** Start of Extract provided **

At-least-once delivery means your webhook handler WILL receive duplicates. This is not a bug — it is a design choice that prioritizes reliability over uniqueness. Always implement idempotency in your webhook consumers.

Retry Mechanisms in Detail

When a webhook delivery fails, the provider's retry system takes over. Here is how retry mechanisms work internally.

What Triggers a Retry

A delivery is considered failed when:

  • The connection times out (typically 5-30 second timeout)
  • DNS resolution fails
  • TLS handshake fails
  • The server returns a non-2xx status code (4xx or 5xx)
  • The connection is refused or reset

Note: a 410 Gone response typically tells the provider to disable the subscription entirely, not retry.

Exponential Backoff

Most providers use exponential backoff for retries, increasing the delay between attempts:

Attempt 1: Immediate (original delivery)
Attempt 2: 1 minute later
Attempt 3: 5 minutes later
Attempt 4: 30 minutes later
Attempt 5: 2 hours later
Attempt 6: 8 hours later
Attempt 7: 24 hours later

This pattern prevents overwhelming a recovering endpoint with a flood of retries. Some providers add random jitter to the backoff intervals to prevent thundering herd problems when many deliveries fail simultaneously.

Retry Budget and Dead Letter Queues

After exhausting all retry attempts (typically over 24-72 hours), the provider must decide what to do with undeliverable events:

  • Dead Letter Queue (DLQ): The event is moved to a separate queue for manual inspection and replay. This is the most robust approach.
  • Drop and Alert: The event is discarded and the webhook subscription owner is notified. Some providers disable the subscription after too many failures.

** End of Extract provided **

The tasks.
1. In the webhook retry passage, rename "retry system" to "redelivery system" while rewriting everything from "At-least-once delivery means" down to "mechanisms work internally.".
2. Answer these from the webhook retry passage:
(a) What response typically tells the provider to disable the subscription entirely?
(b) What do some providers add to the backoff intervals to prevent thundering herd problems?
(c) Under the Dead Letter Queue approach, where is an undeliverable event moved?

** Start of Supplied data **

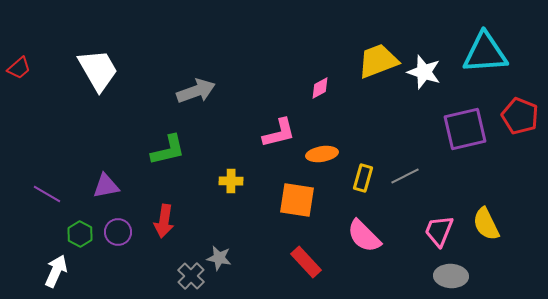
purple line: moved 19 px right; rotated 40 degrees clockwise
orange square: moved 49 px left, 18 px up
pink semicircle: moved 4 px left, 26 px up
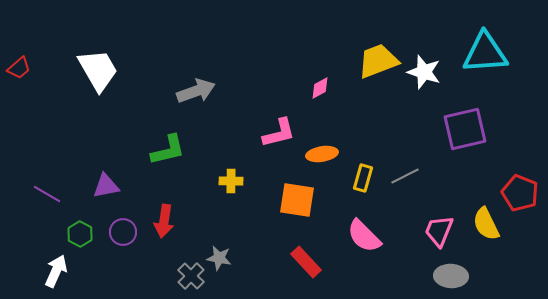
red pentagon: moved 77 px down
purple circle: moved 5 px right
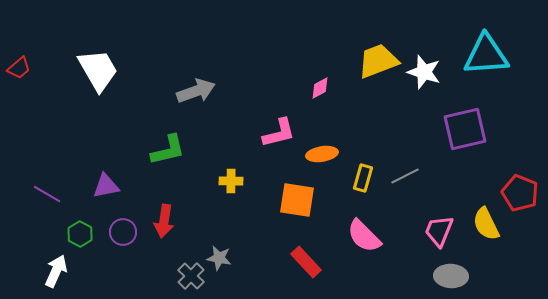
cyan triangle: moved 1 px right, 2 px down
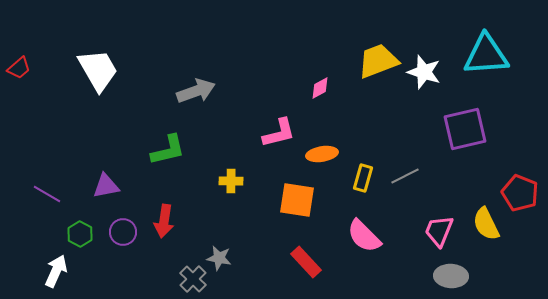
gray cross: moved 2 px right, 3 px down
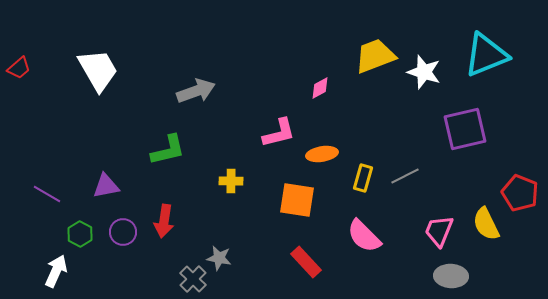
cyan triangle: rotated 18 degrees counterclockwise
yellow trapezoid: moved 3 px left, 5 px up
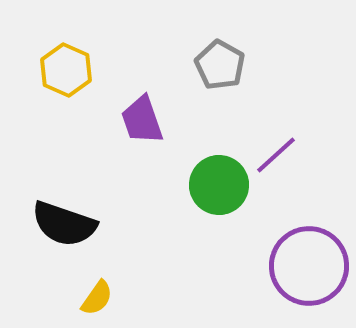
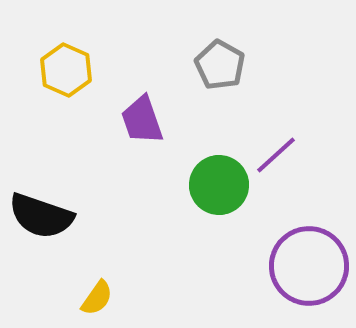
black semicircle: moved 23 px left, 8 px up
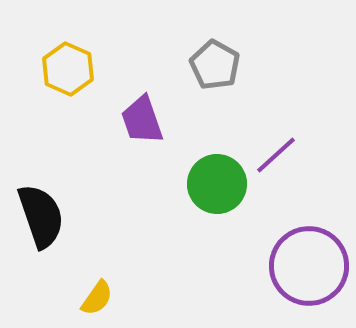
gray pentagon: moved 5 px left
yellow hexagon: moved 2 px right, 1 px up
green circle: moved 2 px left, 1 px up
black semicircle: rotated 128 degrees counterclockwise
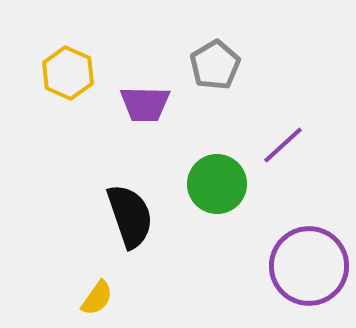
gray pentagon: rotated 12 degrees clockwise
yellow hexagon: moved 4 px down
purple trapezoid: moved 3 px right, 16 px up; rotated 70 degrees counterclockwise
purple line: moved 7 px right, 10 px up
black semicircle: moved 89 px right
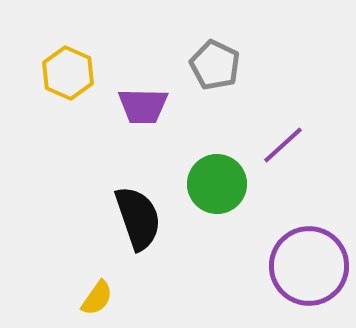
gray pentagon: rotated 15 degrees counterclockwise
purple trapezoid: moved 2 px left, 2 px down
black semicircle: moved 8 px right, 2 px down
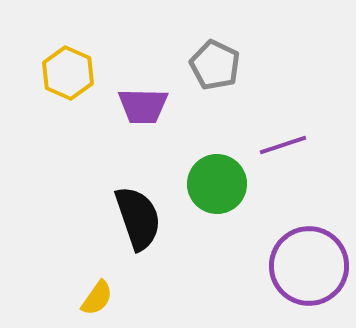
purple line: rotated 24 degrees clockwise
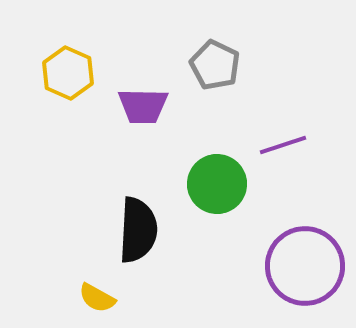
black semicircle: moved 12 px down; rotated 22 degrees clockwise
purple circle: moved 4 px left
yellow semicircle: rotated 84 degrees clockwise
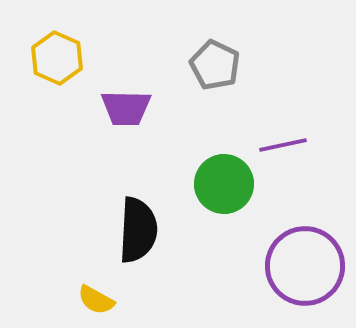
yellow hexagon: moved 11 px left, 15 px up
purple trapezoid: moved 17 px left, 2 px down
purple line: rotated 6 degrees clockwise
green circle: moved 7 px right
yellow semicircle: moved 1 px left, 2 px down
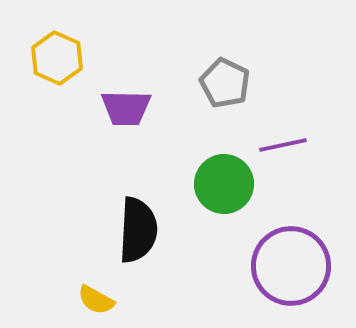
gray pentagon: moved 10 px right, 18 px down
purple circle: moved 14 px left
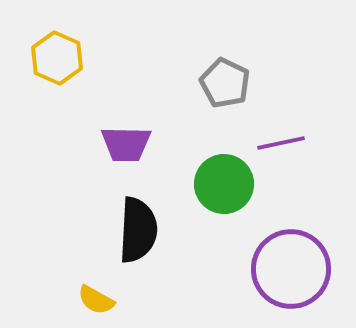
purple trapezoid: moved 36 px down
purple line: moved 2 px left, 2 px up
purple circle: moved 3 px down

** End of Supplied data **

Responses per task.
1.
At-least-once delivery means your webhook handler WILL receive duplicates. This is not a bug — it is a design choice that prioritizes reliability over uniqueness. Always implement idempotency in your webhook consumers.

Retry Mechanisms in Detail

When a webhook delivery fails, the provider's redelivery system takes over. Here is how retry mechanisms work internally.

2.
(a) A 410 Gone response.
(b) Random jitter.
(c) To a separate queue for manual inspection and replay.